Kenne mich in der Viren-Szene nicht so aus. Aber warum sollte ein
a) Professor auf dem Gebiet und
b) der angeblich Spitzen-Forscher ist
derart g r a v i e r e n d e Fehler beim Setting der Studien machen und damit seinen Ruf vollkommen infrage stellen? Ich meine, wo ist das Motiv?
Klar sollte man die vorläufigen Ergebniss nicht für irgendwelche Schnellschüsse nutzen. Aber wem helfen die unhaltbaren Anschuldigungen von fractus? Dorsten und andere Wissenschaftler haben die Studie nicht zerrissenen, sie haben die vorläufigen Ergebnisse eingeordnet und darauf hingewiesen, dass diese ohne entsprechende Veröffentlichung, welche noch geplant ist, nicht beurteilt werden können. In Punkt 3 glüht der Aluhut dann völlig, es ist doch völlig Wurst was ein Kai Diekmann dort zu suchen hat. Herr Streeck hat erst einmal glaubhaft dargelegt, warum die PR Agentur involviert ist. Das kann man alles bewerten wenn wir Fakten kennen. So machst Du lediglich irgendwelche YouTube Schwurblern Konkurrenz.
Hab heute die „Zwischenbilanz“ und das Interview von Prof.Dr.med.Dr.hc Paul Robert Vogt, einem Schweizer Arzt gelesen. Googelt bitte!!
Sag ich doch.
@fractus hat mit seiner Kritik an der Streek-Statistik m.E. vollkommen recht. Gefährlich ist m.E., dass die Regierung Laschet dies offenbar nutzen will, um die von interessierten Wirtschaftskreisen herbeipropagandierte Lockerung der Einschränkungen „wissenschaftlich“ zu unterfüttern. Das wird ein gefährliches Experiment.
Model kommt 2 Monate zu spät!
Es wäre schön, wenn wir bei Corona endlich auch mal Licht am Ende des Tunnels sehen. Dafür benötigen wir eine seriöse Grundlage.
Die Studie Heinsberg/Gangelt aus dem Hause Streeck ist leider schon kurz nach Vorliegen von namhaften Wissenschaftlern, wie z.B. Herr Drosten methodisch zerrissen worden. Entsprechende Zusammenstellungen kann man problemlos in der Zeit oder der Sueddeutschen finden. Warum werden auf Hallespektrum.de für ein Laienpublikum solche fachlich umstrittenen Untersuchungen präsentiert, ohne die Kritik auch nur zu erwähnen.
Die Kritik richtet sich auf verschiedenen Punkte.

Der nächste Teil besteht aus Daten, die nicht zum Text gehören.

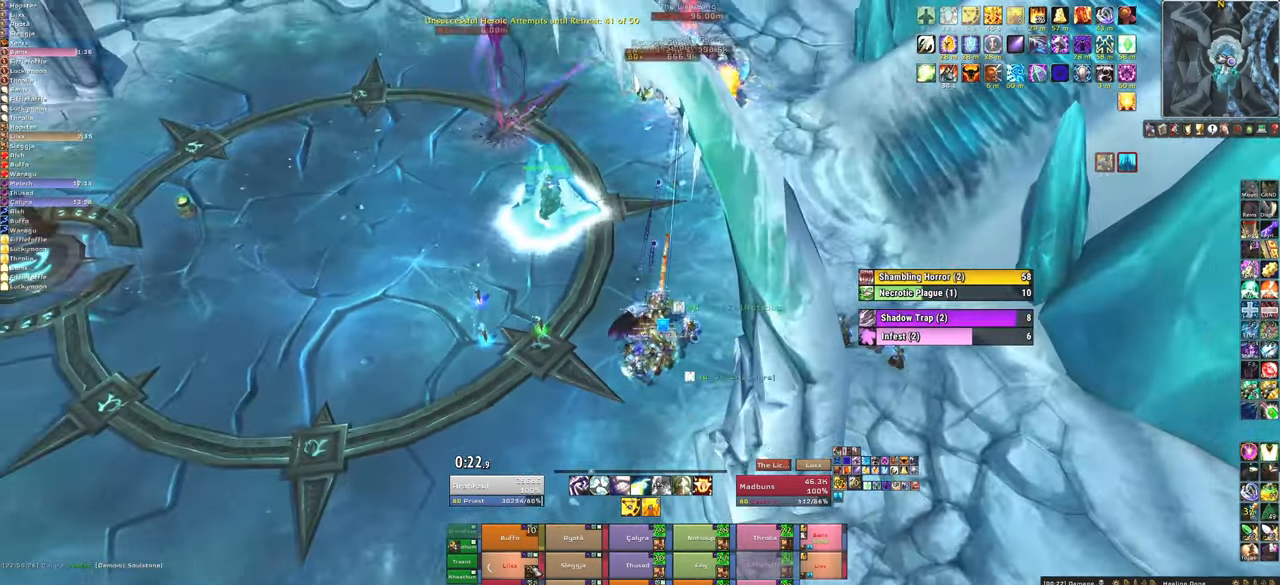
{"keys": [], "mouse": [], "events": []}
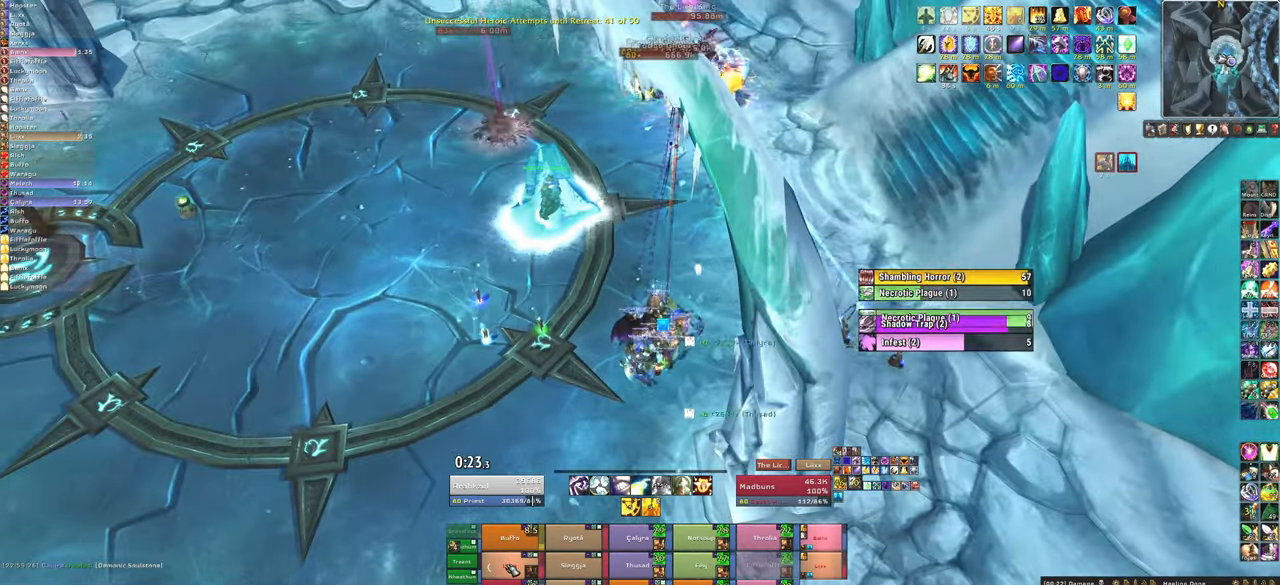
{"keys": [], "mouse": [], "events": [[100, "3", "down"], [266, "3", "up"]]}
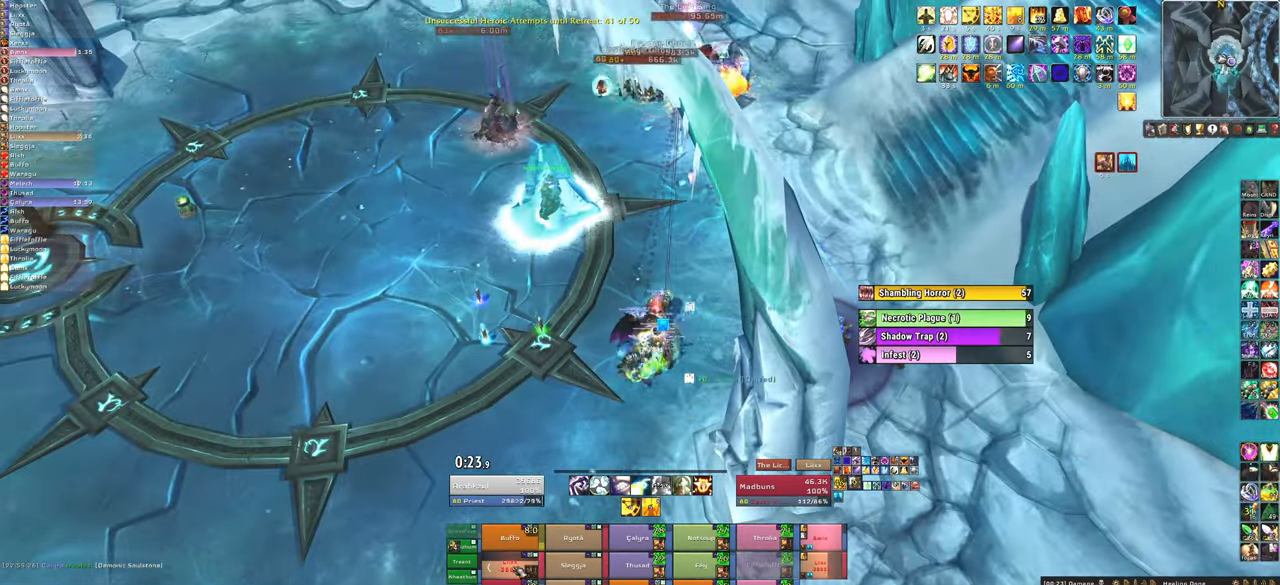
{"keys": [], "mouse": [], "events": []}
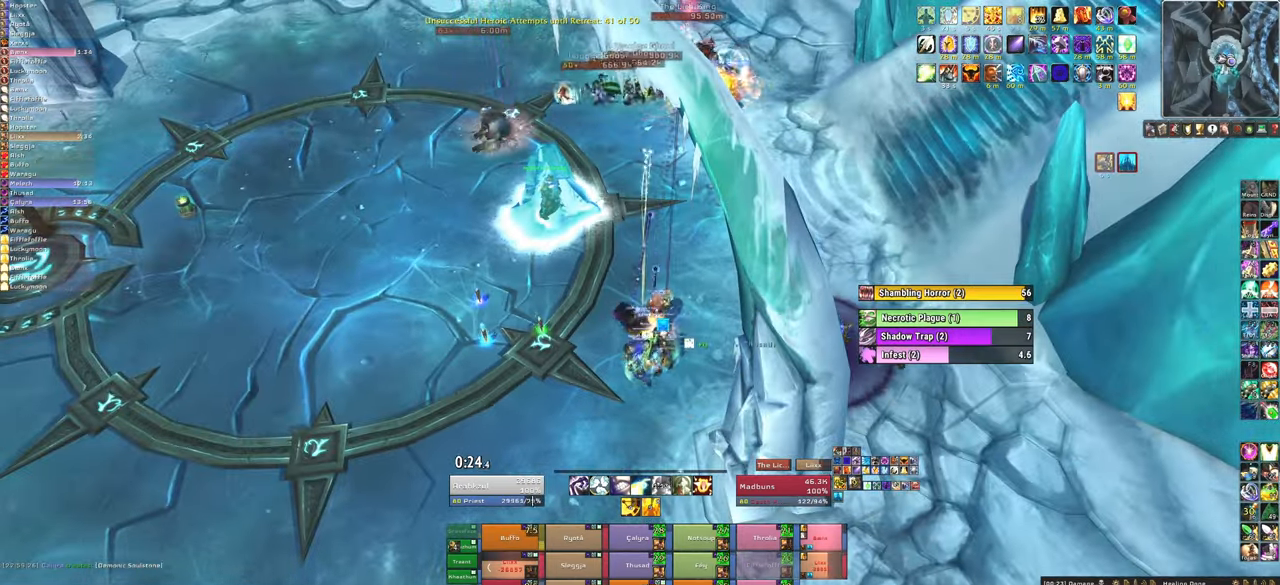
{"keys": [], "mouse": [], "events": [[233, "f", "down"], [367, "f", "up"]]}
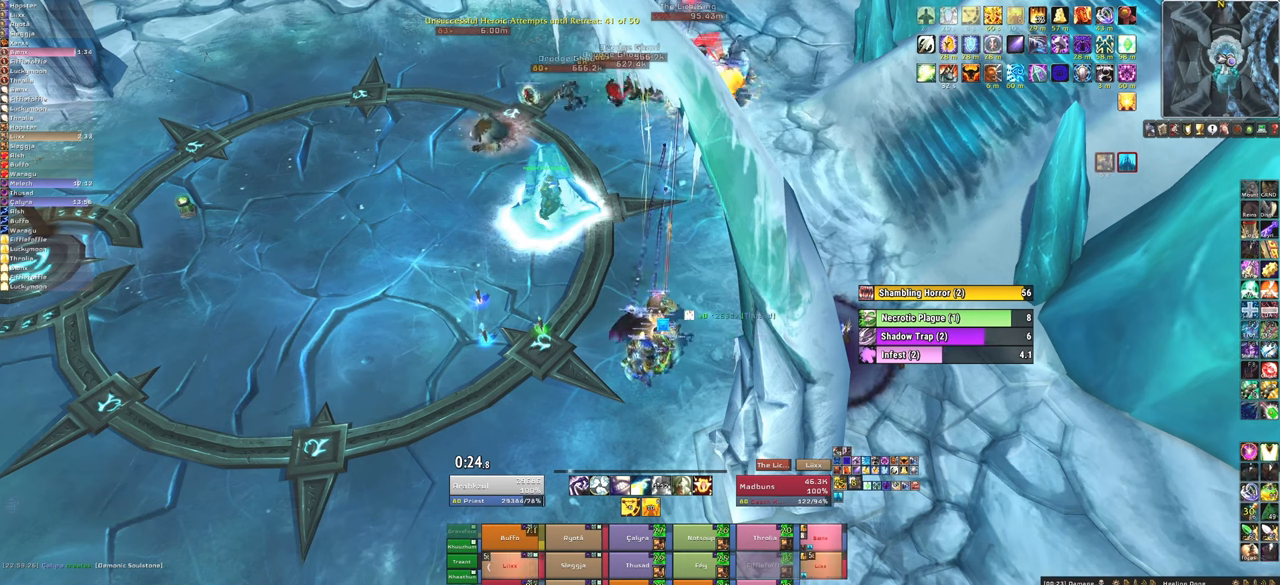
{"keys": [], "mouse": [], "events": []}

1) Es ist völlig unklar (und von Streeck bislang auch nicht erklärt) , ob und wie der verwendete Antikörpertest zwischen Infektionen durch COVID-19-Viren und anderen harmlosen Corona-Viren unterscheidet. Mit dieser Kritik ist die gesamte Datengrundlage hinfällig und die Studie wissenschaftlich wertlos.
2) Streeck hat in von COVID-19 betroffenen Haushalten alle Haushaltsmitglieder untersucht. Damit ist die Datengrundlage statistisch nicht mehr zufällig bzw. die getesteten Personen sind nicht mehr voneinander unabhängig. Bei der Hochrechnung hat Streeck diese Abhängigkeiten nicht berücksichtigt. Die veröffentlichten Zahlen sind somit selbst bei solider Datengrundlage aus statistischen Gründen zu hoch angegeben.
3) Die Ergebnisse wurde ohne die nötige wissenschaftliche Aufarbeitung (d.h. ohne eine saubere Beschreibung der verwendeten Methodik) durch eine Kommerzielle PR-Agentur veröffentlicht. Diese PR-Agentur hatte letztes Jahr einen im nachhinein völlig wertlosen Brustkrebstest als Sensation undWeltneuheit beworben. Die PR-Agentur gehörte Kai Dieckmann, den ehemaligen Chefredakteur der Bild, War solch eine effekthaschende und unseriöse Veröffentlichung für eine sauber wissenschaftliche Studie wirklich nötig?